Mais les Européens sont pour l’instant restés de marbre face aux forfanteries de M. Johnson. Lorsqu’il annonce «d’énormes progrès» sur la manière de traiter le problème de la frontière nord-irlandaise et se compare à Hulk, un super-héros, pour libérer son pays des entraves européennes, ils répondent «attendre» des propositions concrètes et se disent «peu optimistes» sur les chances d’un divorce arrangé le 31 octobre.
«L’Europe ne perd jamais patience», a assuré Jean-Claude Juncker à son arrivée à Luxembourg.
Malgré les dispositions prises par le parlement britannique, hostile à un Brexit sans accord, Boris Johnson «a redit qu’il ne demanderait pas un report et retirerait le Royaume-Uni de l’UE le 31 octobre», souligne Downing Street.
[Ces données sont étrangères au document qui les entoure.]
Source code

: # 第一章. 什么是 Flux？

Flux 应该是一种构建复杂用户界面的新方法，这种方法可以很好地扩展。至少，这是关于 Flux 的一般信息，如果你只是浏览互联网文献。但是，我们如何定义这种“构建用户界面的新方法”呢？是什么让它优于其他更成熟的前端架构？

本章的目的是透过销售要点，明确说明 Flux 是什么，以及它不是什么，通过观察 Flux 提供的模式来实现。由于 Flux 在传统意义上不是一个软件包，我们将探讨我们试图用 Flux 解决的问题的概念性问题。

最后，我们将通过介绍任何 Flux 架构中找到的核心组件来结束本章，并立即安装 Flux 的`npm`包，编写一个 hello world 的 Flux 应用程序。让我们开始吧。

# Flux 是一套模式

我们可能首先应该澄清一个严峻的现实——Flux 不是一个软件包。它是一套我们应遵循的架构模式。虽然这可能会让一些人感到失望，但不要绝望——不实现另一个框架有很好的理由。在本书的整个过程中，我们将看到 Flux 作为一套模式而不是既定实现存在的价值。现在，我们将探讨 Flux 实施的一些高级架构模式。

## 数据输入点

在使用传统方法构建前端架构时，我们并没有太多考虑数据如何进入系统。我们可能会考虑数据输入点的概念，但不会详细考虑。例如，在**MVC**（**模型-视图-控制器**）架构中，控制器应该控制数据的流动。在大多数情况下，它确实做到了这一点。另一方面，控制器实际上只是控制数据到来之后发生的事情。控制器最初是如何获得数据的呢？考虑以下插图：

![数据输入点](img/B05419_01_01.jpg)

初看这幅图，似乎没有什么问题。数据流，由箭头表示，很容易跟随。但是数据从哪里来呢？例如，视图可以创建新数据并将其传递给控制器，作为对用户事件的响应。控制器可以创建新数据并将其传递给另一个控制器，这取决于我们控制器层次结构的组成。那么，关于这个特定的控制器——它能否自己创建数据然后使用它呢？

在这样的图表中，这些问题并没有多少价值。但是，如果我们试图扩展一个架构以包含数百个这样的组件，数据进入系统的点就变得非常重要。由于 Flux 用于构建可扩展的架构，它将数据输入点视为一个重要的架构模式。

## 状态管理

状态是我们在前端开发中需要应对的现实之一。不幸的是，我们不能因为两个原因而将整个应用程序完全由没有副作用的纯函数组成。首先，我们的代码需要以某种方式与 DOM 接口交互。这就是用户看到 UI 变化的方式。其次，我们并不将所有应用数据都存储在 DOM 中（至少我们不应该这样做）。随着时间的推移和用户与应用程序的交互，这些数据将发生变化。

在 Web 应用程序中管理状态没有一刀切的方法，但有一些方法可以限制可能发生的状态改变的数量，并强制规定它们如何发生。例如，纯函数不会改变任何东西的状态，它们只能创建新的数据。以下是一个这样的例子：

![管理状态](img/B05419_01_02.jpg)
Lundi matin à Bruxelles, où se tenait une réunion des ministres des Affaires européennes – sans représentation du Royaume-Uni -, le chef de la diplomatie belge Didier Reynders a suggéré que Boris Johnson «apporte quelques idées».
«Si Boris Johnson ne vient pas avec quelque chose de nouveau pour sa rencontre avec Juncker, alors, honnêtement, il n’y a plus besoin pour nous de discuter et il y aura un Brexit dur», a averti son homologue autrichien Alexander Schallenberg.
Il n’y a «rien de bien tangible jusqu’à présent», a confié à l’AFP un diplomate européen de haut rang, commentant les dernières réunions entre le conseiller de Boris Johnson, David Frost, et l’équipe de Michel Barnier à Bruxelles.
La perspective d’un divorce sans accord est redoutée par les patrons européens: «un désastre», selon Markus Beyrer, directeur général de Business Europe.
Le Parlement européen, qui devra approuver un éventuel accord avec Londres, a de son côté haussé le ton. Il votera mercredi une résolution très sévère dans laquelle il exige une clause de sauvegarde (le «backstop») pour empêcher le retour d’une frontière physique entre l’Irlande et la province britannique d’Irlande du Nord, ce que Boris Johnson refuse.
Le président du Parlement européen David Sassoli a prévenu que l’assemblée ne donnerait pas son feu vert si les obligations prévues dans l’accord de retrait sur ses engagements financiers, le droit des citoyens et l’Irlande n’étaient pas respectées.
La solution serait de limiter la clause de sauvegarde à l’Irlande du Nord, a rappelé le président du Parlement. Cette région resterait territoire douanier de l’UE et deviendrait la frontière avec le reste du Royaume-Uni (Angleterre, Ecosse et pays de Galles), une solution pour l’instant rejetée par les Britanniques car elle ouvre la porte à une réunification de l’Irlande.